TLDR:
- Strategy currently holds 720,000 BTC and targets 1.5 million, requiring roughly $55 billion in new capital raised
- The company uses preferred stock and convertible notes, meaning Bitcoin is not pledged for automatic liquidation triggers
- Strategy’s liquidity covers debt and dividends for up to 2.5 years, eliminating any need to sell Bitcoin during downturns.
- Owning 1.5 million BTC would place Strategy above Satoshi’s estimated holdings, making it the largest single Bitcoin holder.
Strategy, led by Michael Saylor, has set a target to acquire up to 1.5 million Bitcoin. Saylor confirmed this goal during a recent CNBC interview. The company currently holds approximately 720,000 BTC.
Achieving that number would require an additional 780,000 coins. At current market prices, that amounts to roughly $55 billion in new capital.
Why Strategy Is Not at Risk of a Margin Call
A recurring debate in crypto markets centers on whether Strategy could face a margin call. The question resurfaces each time Bitcoin experiences a notable price decline.
However, the firm’s financial structure is specifically built to prevent that scenario. Strategy does not hold Bitcoin against automatic liquidation requirements. Unlike leveraged traders, the company’s exposure does not carry margin requirements tied to price movements.
The company instead raises funds through instruments backed by its Bitcoin treasury as collateral. These instruments include preferred stock and convertible notes.
Milk Road, a widely followed crypto outlet, reported that “the BTC isn’t pledged in a way that triggers automatic liquidation.” That structural detail is one that many critics overlook when assessing the company’s risk.
Saylor just said on CNBC that Strategy could buy up to 1,500,000 Bitcoin.
He currently holds around 720,000.
That's a plan to roughly double.
Every time $BTC dips, the same question appears: when does @Saylor get margin called?
Most people asking that don't understand how… pic.twitter.com/4V0P90bKYO
— Milk Road (@MilkRoad) March 8, 2026
Furthermore, Strategy’s current liquidity covers debt and dividend obligations for roughly two to two-and-a-half years. That coverage requires no Bitcoin sales during the period.
As a result, Saylor has substantial time to manage market conditions without liquidating holdings. That extended cushion is a key part of the company’s risk management framework.
Beyond that, Saylor holds additional levers before any sale would become a consideration. He can refinance existing debt or raise fresh capital through new offerings. Even in a scenario where Bitcoin dropped to $1, Saylor says Strategy would not face forced liquidation.

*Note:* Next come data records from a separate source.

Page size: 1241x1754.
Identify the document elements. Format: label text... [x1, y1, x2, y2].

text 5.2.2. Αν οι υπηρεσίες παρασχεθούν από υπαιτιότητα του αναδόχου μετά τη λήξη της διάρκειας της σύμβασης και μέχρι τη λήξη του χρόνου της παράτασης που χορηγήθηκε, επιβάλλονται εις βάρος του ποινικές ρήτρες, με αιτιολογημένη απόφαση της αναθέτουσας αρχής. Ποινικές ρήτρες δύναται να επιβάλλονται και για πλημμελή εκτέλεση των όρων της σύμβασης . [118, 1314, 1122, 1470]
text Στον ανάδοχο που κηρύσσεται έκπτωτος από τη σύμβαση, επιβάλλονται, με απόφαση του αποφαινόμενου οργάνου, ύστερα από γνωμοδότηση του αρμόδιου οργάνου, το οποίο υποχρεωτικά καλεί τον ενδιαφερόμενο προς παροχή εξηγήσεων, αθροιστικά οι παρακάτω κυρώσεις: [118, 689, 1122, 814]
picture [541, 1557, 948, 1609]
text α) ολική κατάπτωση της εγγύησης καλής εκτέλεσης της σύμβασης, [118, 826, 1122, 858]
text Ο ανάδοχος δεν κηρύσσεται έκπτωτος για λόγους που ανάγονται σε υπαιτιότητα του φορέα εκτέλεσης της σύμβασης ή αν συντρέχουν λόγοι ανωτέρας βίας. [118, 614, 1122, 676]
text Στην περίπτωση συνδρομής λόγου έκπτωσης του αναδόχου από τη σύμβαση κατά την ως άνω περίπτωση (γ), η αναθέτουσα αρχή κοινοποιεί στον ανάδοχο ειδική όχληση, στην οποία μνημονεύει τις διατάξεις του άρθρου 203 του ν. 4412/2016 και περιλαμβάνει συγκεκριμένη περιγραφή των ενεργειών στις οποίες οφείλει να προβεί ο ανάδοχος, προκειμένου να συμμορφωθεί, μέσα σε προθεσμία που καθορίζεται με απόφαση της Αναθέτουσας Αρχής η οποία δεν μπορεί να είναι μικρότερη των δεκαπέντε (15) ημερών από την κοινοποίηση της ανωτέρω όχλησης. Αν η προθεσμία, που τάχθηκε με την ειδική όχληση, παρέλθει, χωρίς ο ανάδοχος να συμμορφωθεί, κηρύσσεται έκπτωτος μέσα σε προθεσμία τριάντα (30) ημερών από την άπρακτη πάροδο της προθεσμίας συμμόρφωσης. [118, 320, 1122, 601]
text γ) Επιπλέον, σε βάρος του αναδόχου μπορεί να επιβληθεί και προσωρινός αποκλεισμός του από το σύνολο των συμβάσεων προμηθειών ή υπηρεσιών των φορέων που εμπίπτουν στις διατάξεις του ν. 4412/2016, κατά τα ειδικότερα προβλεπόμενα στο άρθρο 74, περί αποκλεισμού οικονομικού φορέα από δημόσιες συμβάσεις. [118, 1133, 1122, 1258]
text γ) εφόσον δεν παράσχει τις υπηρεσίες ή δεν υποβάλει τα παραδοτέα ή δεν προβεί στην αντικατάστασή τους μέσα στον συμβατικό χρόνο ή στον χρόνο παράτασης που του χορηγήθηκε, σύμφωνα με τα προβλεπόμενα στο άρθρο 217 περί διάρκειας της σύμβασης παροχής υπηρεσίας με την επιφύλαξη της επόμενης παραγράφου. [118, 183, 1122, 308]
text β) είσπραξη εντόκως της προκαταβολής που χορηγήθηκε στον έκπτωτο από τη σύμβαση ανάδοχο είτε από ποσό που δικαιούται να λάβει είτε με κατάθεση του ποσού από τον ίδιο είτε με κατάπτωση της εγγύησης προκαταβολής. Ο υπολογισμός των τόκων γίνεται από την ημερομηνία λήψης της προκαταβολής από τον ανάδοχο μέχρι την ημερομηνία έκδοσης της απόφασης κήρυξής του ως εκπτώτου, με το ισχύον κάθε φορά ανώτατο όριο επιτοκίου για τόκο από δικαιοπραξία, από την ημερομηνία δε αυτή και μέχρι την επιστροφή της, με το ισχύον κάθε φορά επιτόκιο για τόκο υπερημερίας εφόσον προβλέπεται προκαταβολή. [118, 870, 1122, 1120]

Saylor’s Plan to Become Bitcoin’s Largest Institutional Holder
Reaching 1.5 million Bitcoin would place Strategy above every known holder of the asset. That includes the estimated dormant supply held by Satoshi Nakamoto, Bitcoin’s anonymous creator.
No existing corporate wallet or known individual currently holds Bitcoin at that scale. That distinction would make Strategy the most concentrated institutional Bitcoin holder in history.
Saylor has framed this target as reasonable within the context of Bitcoin’s capped supply. He views acquiring between 3% and 7% of the total 21 million Bitcoin as a fair and defensible position. That outlook drives continued buying, regardless of short-term price fluctuations.
To close the gap from 720,000 to 1.5 million BTC, Strategy needs approximately $55 billion in additional capital. The company plans to raise these funds through equity issuances and debt offerings. Each successful raise converts directly into more Bitcoin on the balance sheet.
As Milk Road noted, “The accumulation is the strategy. The structure is why it keeps running.” Saylor’s method is disciplined and long-term in focus.
The 1.5 million Bitcoin target remains the clearest expression of that approach. For long-term Bitcoin observers, that level of institutional commitment carries considerable weight.